Perguntam-me não raras vezes:
- "Qual o livro de José Saramago que mais gostaste de ler?"
A resposta que pode ser dada a cada momento:
- "Impossível de dizer... não sei responder, não seria justo para com outros (livros) não nomeados. Mas uma coisa sempre soube. Uma obra de Saramago, enquanto "pseudo ser vivo" ou com "gente dentro" tem que me raptar, prender-me, não me deixar sair de dentro das suas páginas. Fazer de mim um refém, e só me libertar no final da leitura... mesmo ao chegar à última página. Aí, o "Eu" leitor que se mantém refém, liberta-se da "gente que a obra transporta dentro" e segue o seu caminho.
Mas segue um caminho que se faz caminhando, conjuntamente com mais uma família"

Rui Santos

sábado, 14 de janeiro de 2017

"Ángel González" - Revisitar "Outros Cadernos de Saramago" (14/1/2009)
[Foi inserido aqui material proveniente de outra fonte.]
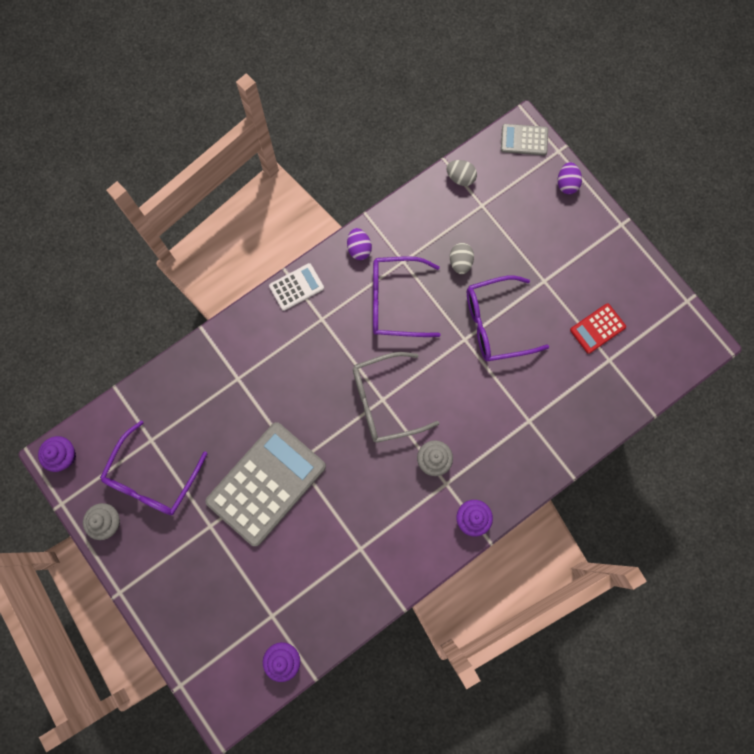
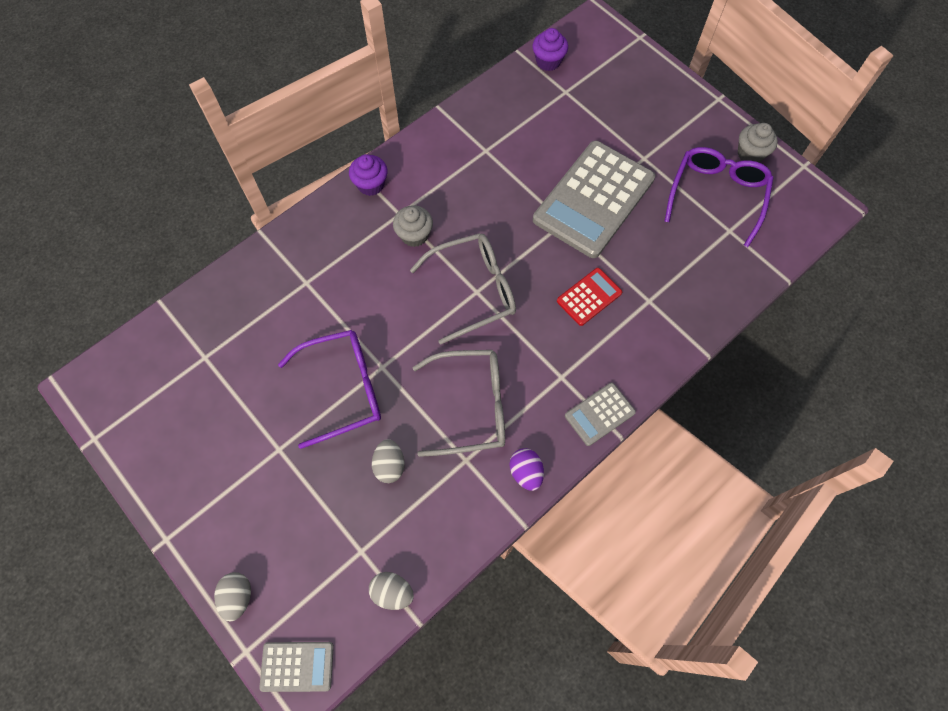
camera: 175 degrees right, 10 degrees down
(64, 456) = (818, 208): purple cupcake -> none
(296, 287) = (599, 414): white calculator -> grey calculator
(396, 301) = (470, 406): purple glasses -> grey glasses
(566, 184) = (238, 597): purple egg -> grey egg
(597, 328) = (215, 394): red calculator -> red calculator (589, 297)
Revisitar "Outros Cadernos de Saramago"
http://caderno.josesaramago.org/21658.html

Quarta-feira, 14 de Janeiro de 2009

"Ángel González"
"Há um ano, precisamente no dia 12 de Janeiro, num hospital de Madrid, morreu Ángel González. Hospitalizado eu próprio em Lanzarote por causa de uma doença similar à que o levou, atendi a chamada telefónica de um jornal que queria publicar umas palavras sobre a infausta notícia. Em termos que o meu interlocutor mal deve ter ouvido, tão intensa era a minha emoção, disse que havia perdido um amigo que era, ao mesmo tempo, um dos maiores poetas de Espanha. Em sua lembrança deixo hoje aqui um dos seus poemas, que traduzo do espanhol. ASSIM PARECE Acusado pelos críticos literários de realista,os meus parentes, em troca, atribuem-me o defeito contrário; afirmam que não tenho sentido algum da realidade. Sou para eles, sem dúvida, um funesto espectáculo: analistas de textos, parentes da província,pelos vistos, a todos defraudei que lhe vamos fazer! Citarei alguns casos: Certas tias devotas não se podem conter, e choram ao olhar-me. Outras muito mais tímidas fazem-me arroz doce, como quando eu era pequeno, e sorriem contritas, e dizem-me: que alto, se o teu pai te visse…,e ficam suspensas, sem saber que mais dizer. No entanto, não ignoro que os seus gestos ambíguos dissimulam uma sincera compaixão irremediável que brillha humidamente nos seus olhares e nos seus piedosos dentes postiços de coelho. E não são só elas. De noite a minha velha tia Clotilde regressa da tumba para agitar diante da minha cara os dedos como sarmentos e repetir em tom admonitório: De beleza não se come! Que julgas que é a vida? Por sua parte, a minha falecida mãe, com voz delgada e triste, augura para a minha existência um lamentável final: manicómios, asilos, calvície, blenorragia. Eu não sei que dizer-lhes, e elas regressam ao seu silêncio. O mesmo, igual que então. Como quando era pequeno. Parece que a morte não chegou a passar por nós."